JAKARTA NEWSLAN.ID – DPD LPKNI Merangin merespons keras penggeledahan kantor Badan Gizi Nasional oleh Penyidik Pidsus Kejaksaan Agung pada Rabu 3/6/2026.
Plh Kapuspenkum Kejagung Mochamad Jeffry membenarkan: “Penyidik PIDSUS Kejaksaan Agung benar melakukan geledah di kantor BGN.”
Ketua DPD LPKNI Merangin Sukarlan menduga kuat ada skandal korupsi di tubuh BGN yang mengelola anggaran triliunan Makan Bergizi Gratis.
“Geledah Pidsus itu level dewa. Artinya bukti sudah di tangan. Ini soal perut 82 juta anak sekolah & ibu hamil. Kalau ada yang rampok, hukum mati saja. Publik bertanya: Kepala BGN kemana? Berani pulang nggak?” sindir Sukarlan, Rabu 3/6/2026.
3 Titik yang Wajib Dibongkar Kejagung Versi LPKNI:
1. Vendor Fiktif: Perusahaan katering abal-abal dapat kontrak miliaran.
2. Mark-up Gila: Telur Rp2000 jadi Rp5000. Susu Rp3000 jadi Rp8000.
3. Fee Proyek: Dugaan potongan 15-20% untuk oknum cairkan pembayaran ke UMKM.
Tuntutan LPKNI:
1. Kejagung, Tetapkan tersangka secepatnya. Sita aset.

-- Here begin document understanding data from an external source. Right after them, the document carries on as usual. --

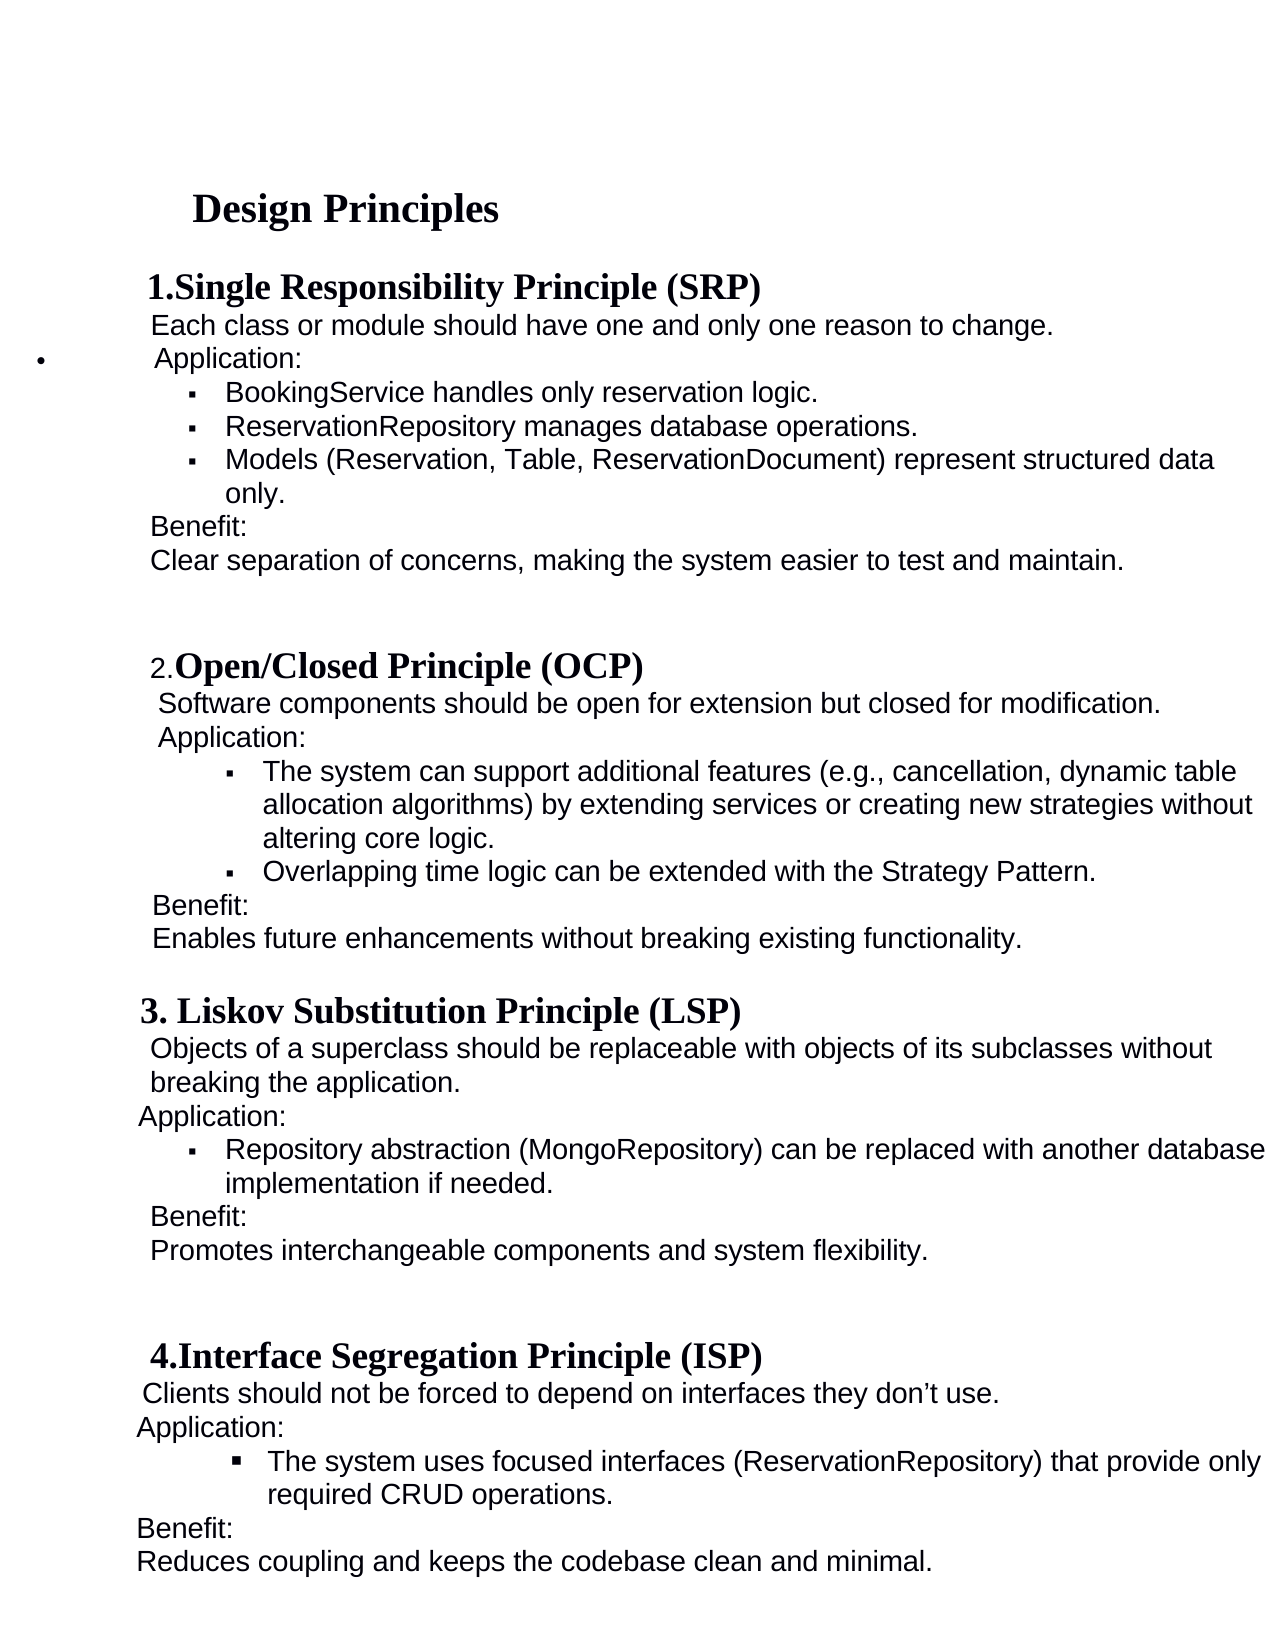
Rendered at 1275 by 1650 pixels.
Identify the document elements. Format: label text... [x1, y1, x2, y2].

subtitle Application: [112, 1410, 1275, 1443]
subtitle Benefit: Reduces coupling and keeps the codebase clean and minimal. [112, 1511, 1275, 1578]
subtitle 2.Open/Closed Principle (OCP) [0, 643, 1275, 686]
subtitle ReservationRepository manages database operations. [187, 408, 1275, 442]
subtitle Application: [0, 720, 1275, 753]
subtitle Repository abstraction (MongoRepository) can be replaced with another database implementation if needed. [187, 1132, 1275, 1199]
subtitle The system uses focused interfaces (ReservationRepository) that provide only required CRUD operations. [229, 1443, 1275, 1511]
subtitle 4.Interface Segregation Principle (ISP) [150, 1333, 1275, 1376]
subtitle Design Principles [192, 183, 1275, 231]
subtitle Overlapping time logic can be extended with the Strategy Pattern. [225, 854, 1275, 888]
subtitle Objects of a superclass should be replaceable with objects of its subclasses without breaking the application. [150, 1031, 1275, 1098]
subtitle The system can support additional features (e.g., cancellation, dynamic table allocation algorithms) by extending services or creating new strategies without altering core logic. [225, 753, 1275, 854]
subtitle Clients should not be forced to depend on interfaces they don’t use. [0, 1376, 1275, 1410]
subtitle Models (Reservation, Table, ReservationDocument) represent structured data only. [187, 442, 1275, 509]
subtitle BookingService handles only reservation logic. [187, 375, 1275, 408]
subtitle Benefit: Enables future enhancements without breaking existing functionality. [112, 888, 1275, 955]
subtitle 1.Single Responsibility Principle (SRP) [0, 265, 1275, 308]
subtitle Benefit: Clear separation of concerns, making the system easier to test and maintain. [150, 509, 1275, 576]
subtitle Each class or module should have one and only one reason to change. [0, 308, 1275, 341]
subtitle Application: [75, 1098, 1275, 1132]
subtitle Software components should be open for extension but closed for modification. [0, 686, 1275, 720]
subtitle 3. Liskov Substitution Principle (LSP) [112, 988, 1275, 1031]
subtitle Application: [37, 341, 1275, 375]
subtitle Benefit: Promotes interchangeable components and system flexibility. [150, 1199, 1275, 1266]
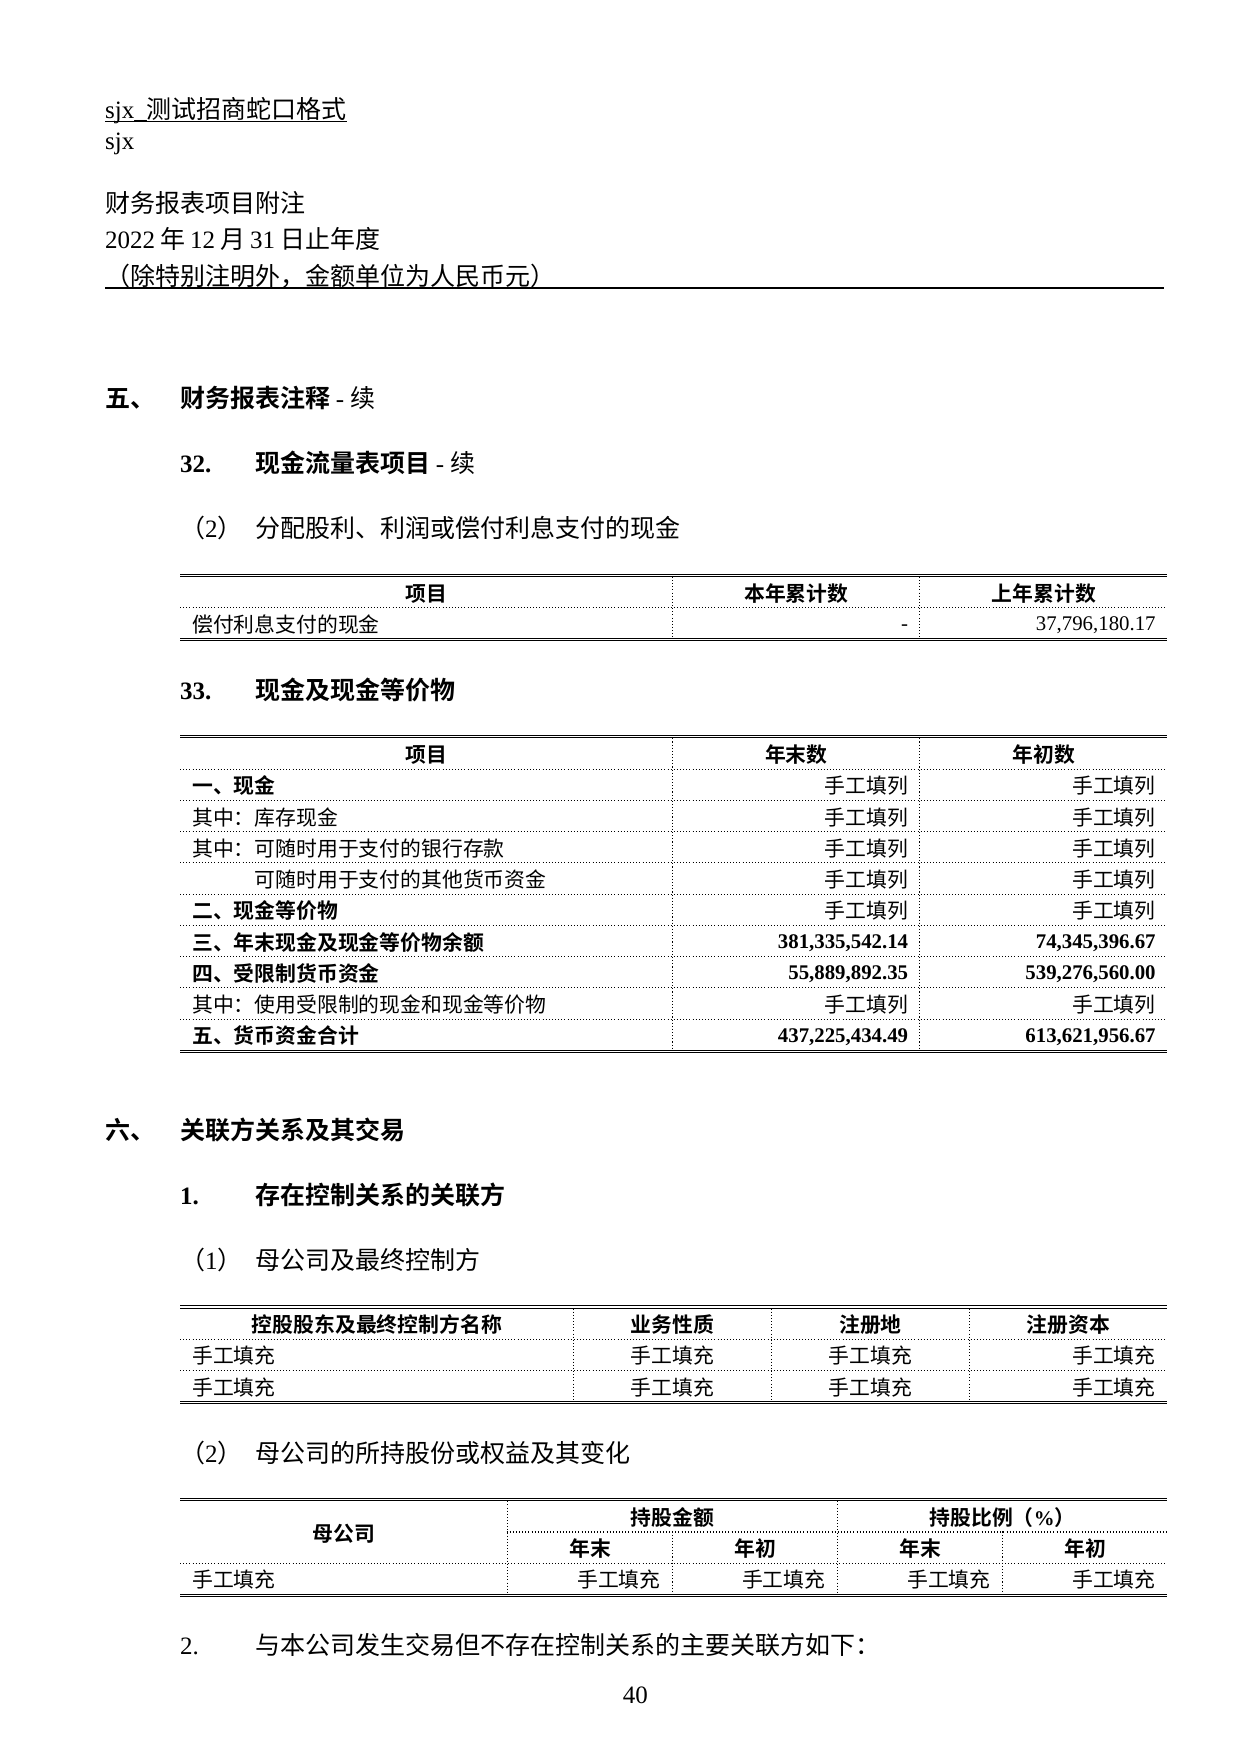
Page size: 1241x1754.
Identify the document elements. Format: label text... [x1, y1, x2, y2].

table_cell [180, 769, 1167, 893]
text 五、 财务报表注释 - 续 [105, 379, 1165, 415]
text 32. 现金流量表项目 - 续 [180, 444, 1165, 480]
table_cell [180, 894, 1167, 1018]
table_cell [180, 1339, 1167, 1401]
subtitle （2） 母公司的所持股份或权益及其变化 [180, 1433, 1165, 1469]
subtitle （1） 母公司及最终控制方 [180, 1240, 1165, 1277]
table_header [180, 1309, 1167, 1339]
subtitle （2） 分配股利、利润或偿付利息支付的现金 [180, 509, 1165, 545]
subtitle 1. 存在控制关系的关联方 [180, 1175, 1165, 1212]
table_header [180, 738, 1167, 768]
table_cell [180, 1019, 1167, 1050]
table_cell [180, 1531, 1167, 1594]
text 2. 与本公司发生交易但不存在控制关系的主要关联方如下： [180, 1626, 1165, 1662]
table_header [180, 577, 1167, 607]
subtitle 六、 关联方关系及其交易 [105, 1110, 1165, 1147]
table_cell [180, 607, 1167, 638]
subtitle 33. 现金及现金等价物 [180, 670, 1165, 706]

Cegah semua petinggi BGN ke luar negeri.
2. Presiden: Evaluasi total BGN. Bekukan rekening vendor mencurigakan.
3. BPK: Audit forensik real time. Buka ke publik.
4. Dadan Hindayana: Hadapi hukum. Jangan ngungsi. Anak Indonesia nunggu gizi, bukan nunggu Anda pulang umroh.
“LPKNI kawal dari desa. Di Merangin banyak laporan menu MBG tidak layak. Ini bukti korban ada. Kejagung jangan kendor. Sikat sampai ke Arab sekalipun,” tutup Sukarlan.